I’ve not explained to him that’s why I’m avoiding him, I usually do not know how tell people they are hurting so I just avoid them. 

therealbrandonwilson
i really would love to ask him questions. But I’ve noticed him and my mum always try to justify themselves when they are talking about the state of their relationship. So I just discard everything. And also our African culture accords to much respect to adults it’s sometimes difficult to have honest conversations without been borderline disrespectful. 

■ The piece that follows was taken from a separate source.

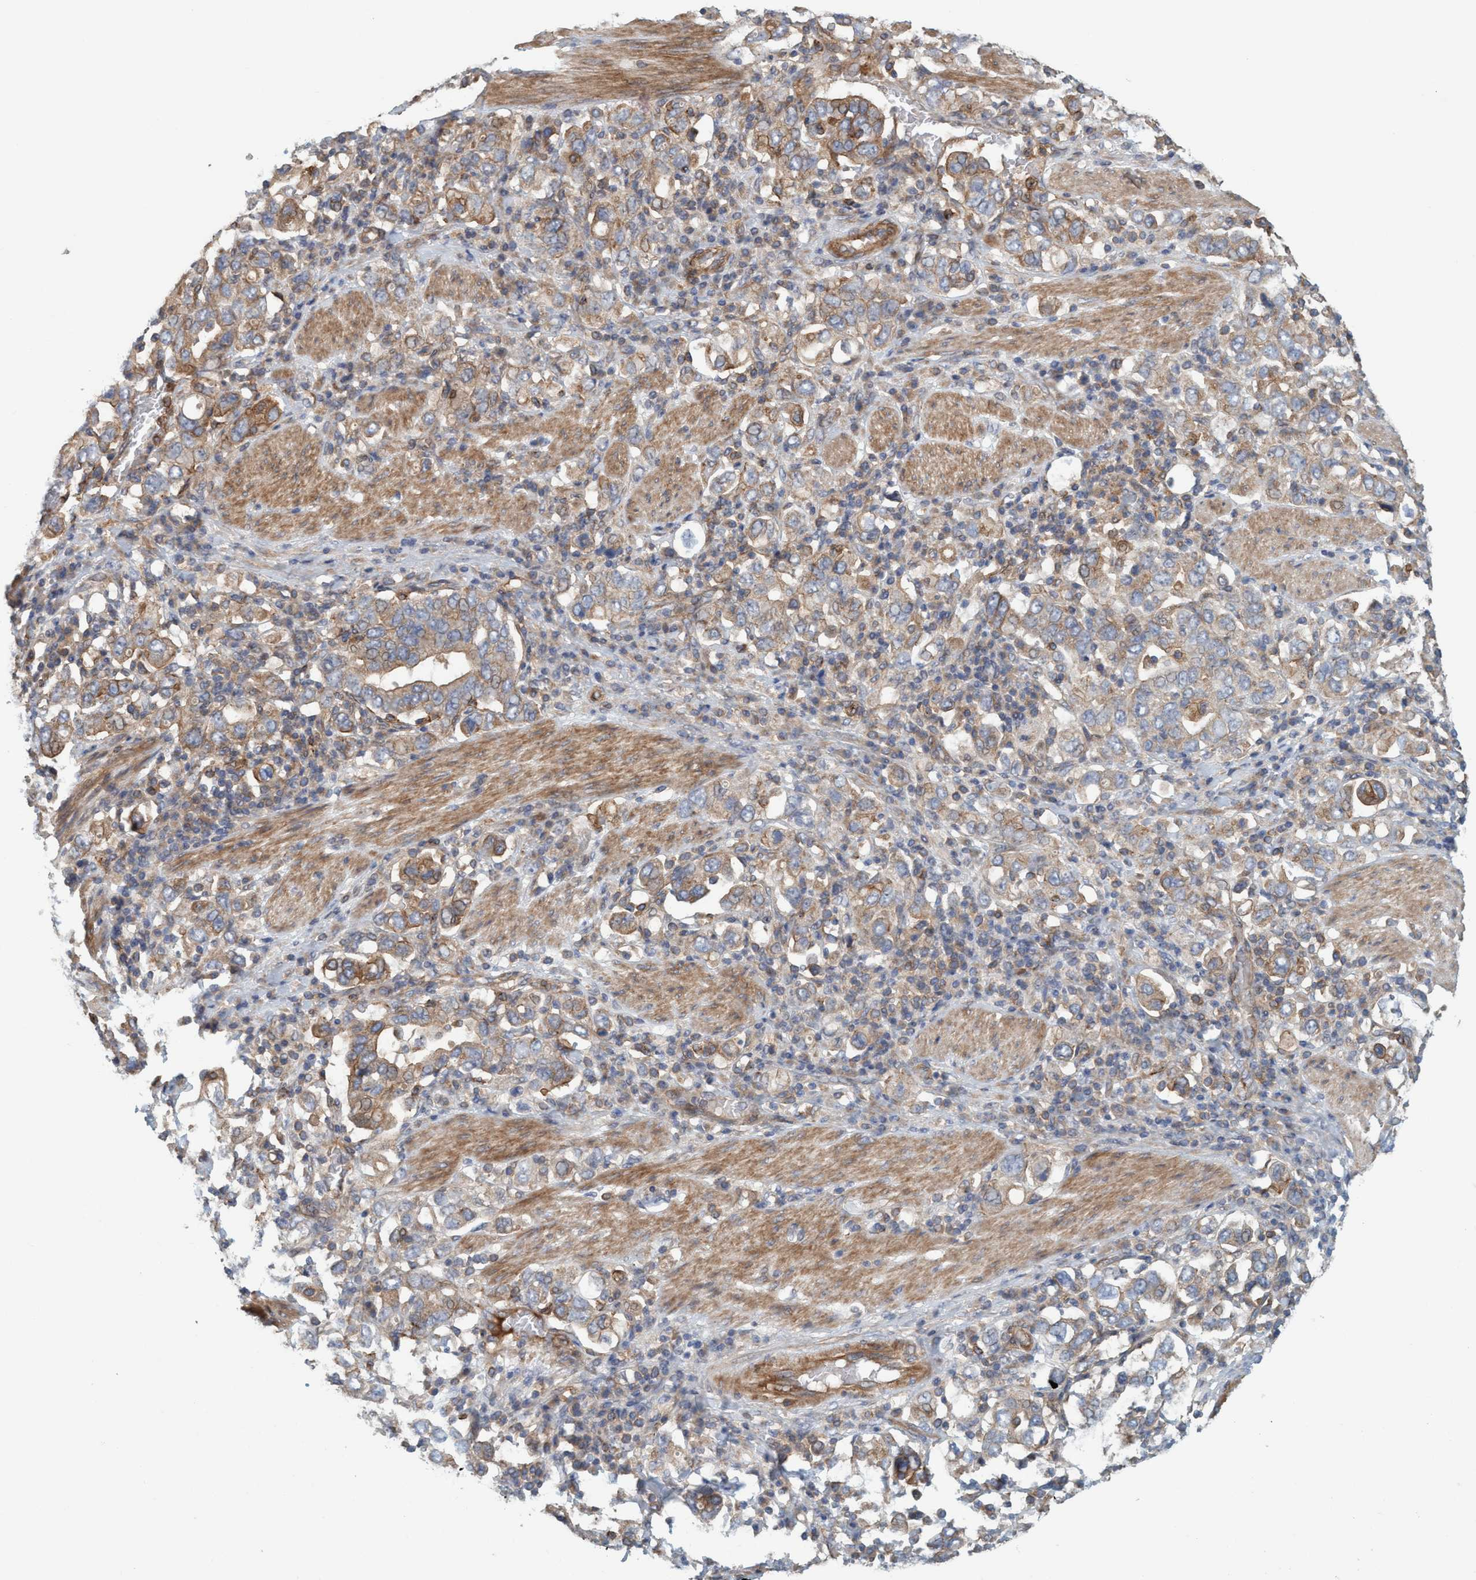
{"staining": {"intensity": "moderate", "quantity": ">75%", "location": "cytoplasmic/membranous"}, "tissue": "stomach cancer", "cell_type": "Tumor cells", "image_type": "cancer", "snomed": [{"axis": "morphology", "description": "Adenocarcinoma, NOS"}, {"axis": "topography", "description": "Stomach, upper"}], "caption": "This micrograph reveals immunohistochemistry staining of human stomach adenocarcinoma, with medium moderate cytoplasmic/membranous expression in approximately >75% of tumor cells.", "gene": "SPECC1", "patient": {"sex": "male", "age": 62}}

Hummnnn. This post by Brandon is Adagia’s finest 
2021-07-11 12:52:18
seun
 Thank you for sharing your story about your dad. Your explanation for your relationship with your dad makes sense based on the circumstances. I'm glad you have your mom and her family for support. 
2021-07-11 13:42:21
Thank you Seun for sharing your story. I totally get the cultural aspect of your circumstance. Agreed that Brandon's post is the best even from 200WaD days.